--- Excerpted records Enclosed Below ---

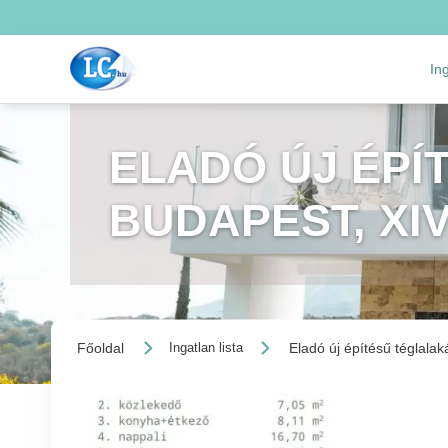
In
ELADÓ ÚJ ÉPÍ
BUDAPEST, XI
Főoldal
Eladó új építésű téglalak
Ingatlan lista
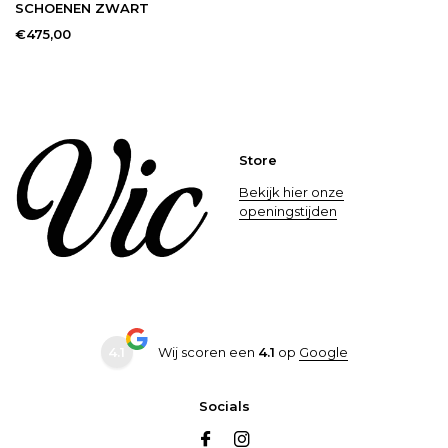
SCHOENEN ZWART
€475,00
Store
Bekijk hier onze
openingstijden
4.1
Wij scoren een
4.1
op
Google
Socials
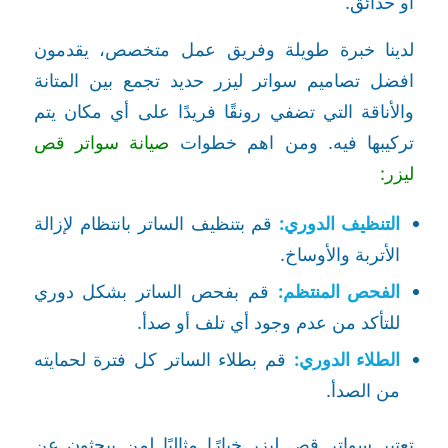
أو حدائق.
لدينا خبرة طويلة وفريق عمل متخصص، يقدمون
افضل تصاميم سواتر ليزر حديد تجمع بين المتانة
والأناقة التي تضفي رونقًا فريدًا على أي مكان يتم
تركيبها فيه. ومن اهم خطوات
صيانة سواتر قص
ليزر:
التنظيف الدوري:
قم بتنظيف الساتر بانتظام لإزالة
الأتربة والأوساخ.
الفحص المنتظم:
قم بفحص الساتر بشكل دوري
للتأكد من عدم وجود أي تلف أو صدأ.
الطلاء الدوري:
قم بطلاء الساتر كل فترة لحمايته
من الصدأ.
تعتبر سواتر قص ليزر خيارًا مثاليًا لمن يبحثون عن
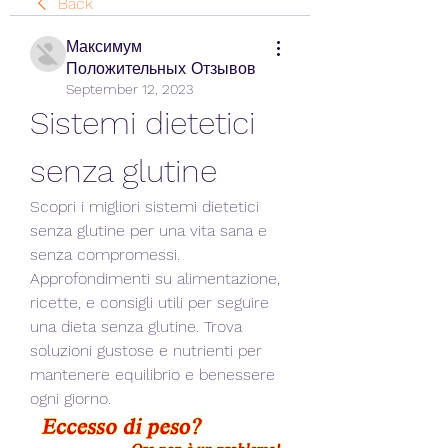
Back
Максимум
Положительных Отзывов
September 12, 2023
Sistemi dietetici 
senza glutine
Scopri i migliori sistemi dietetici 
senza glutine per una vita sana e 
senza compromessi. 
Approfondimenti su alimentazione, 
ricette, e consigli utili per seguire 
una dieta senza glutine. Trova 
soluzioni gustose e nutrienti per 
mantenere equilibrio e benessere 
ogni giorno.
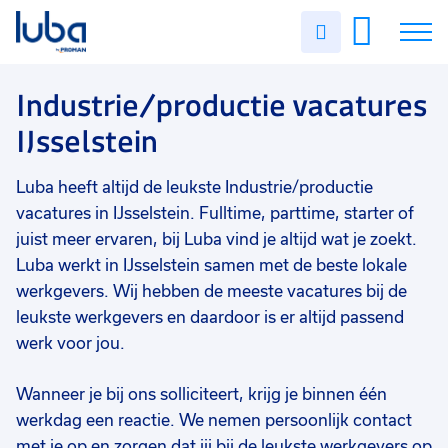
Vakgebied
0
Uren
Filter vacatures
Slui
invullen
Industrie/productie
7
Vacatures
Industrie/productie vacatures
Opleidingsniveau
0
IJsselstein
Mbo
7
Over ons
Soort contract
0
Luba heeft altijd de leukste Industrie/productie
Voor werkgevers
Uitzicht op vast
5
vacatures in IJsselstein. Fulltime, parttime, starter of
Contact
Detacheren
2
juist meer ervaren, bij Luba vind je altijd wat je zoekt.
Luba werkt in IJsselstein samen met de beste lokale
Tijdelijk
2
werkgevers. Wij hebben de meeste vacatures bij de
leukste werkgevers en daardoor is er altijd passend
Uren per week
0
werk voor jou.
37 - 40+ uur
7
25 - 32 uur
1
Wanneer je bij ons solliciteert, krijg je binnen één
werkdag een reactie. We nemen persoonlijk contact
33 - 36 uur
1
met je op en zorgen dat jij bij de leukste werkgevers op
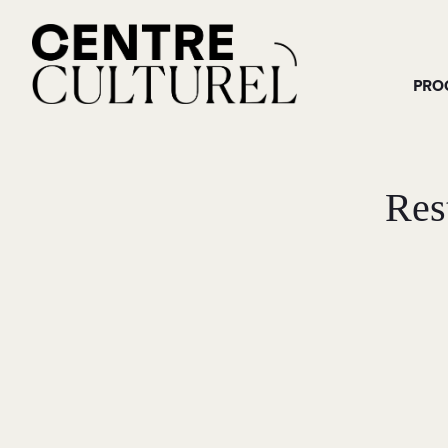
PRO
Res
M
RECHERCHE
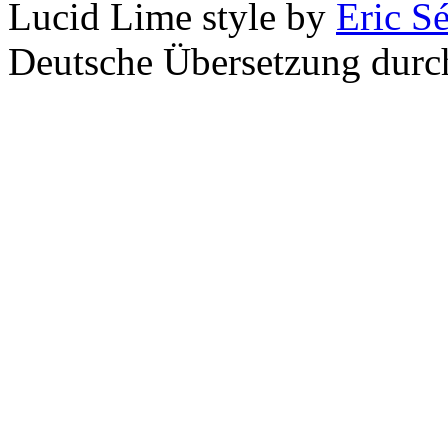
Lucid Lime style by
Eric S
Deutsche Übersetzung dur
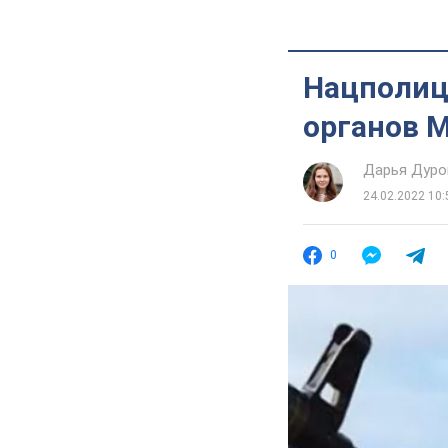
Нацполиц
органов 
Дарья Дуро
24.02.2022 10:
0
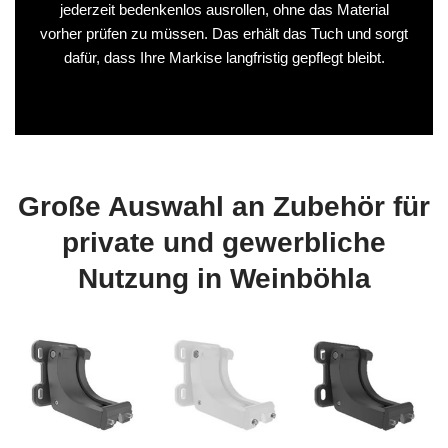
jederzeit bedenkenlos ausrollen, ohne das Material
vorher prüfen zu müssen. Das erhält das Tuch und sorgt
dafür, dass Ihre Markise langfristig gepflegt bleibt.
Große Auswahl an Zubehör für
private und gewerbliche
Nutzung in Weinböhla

--- End of Enclosed Excerpted records ---

◆ **What you are asked to do**
Look for the line with "jederzeit bedenkenlos ausrollen, ohne" in the listing above. Print it and each later line exactly, ending with the last line.

◆ **Output**
jederzeit bedenkenlos ausrollen, ohne das Material
vorher prüfen zu müssen. Das erhält das Tuch und sorgt
dafür, dass Ihre Markise langfristig gepflegt bleibt.
Große Auswahl an Zubehör für
private und gewerbliche
Nutzung in Weinböhla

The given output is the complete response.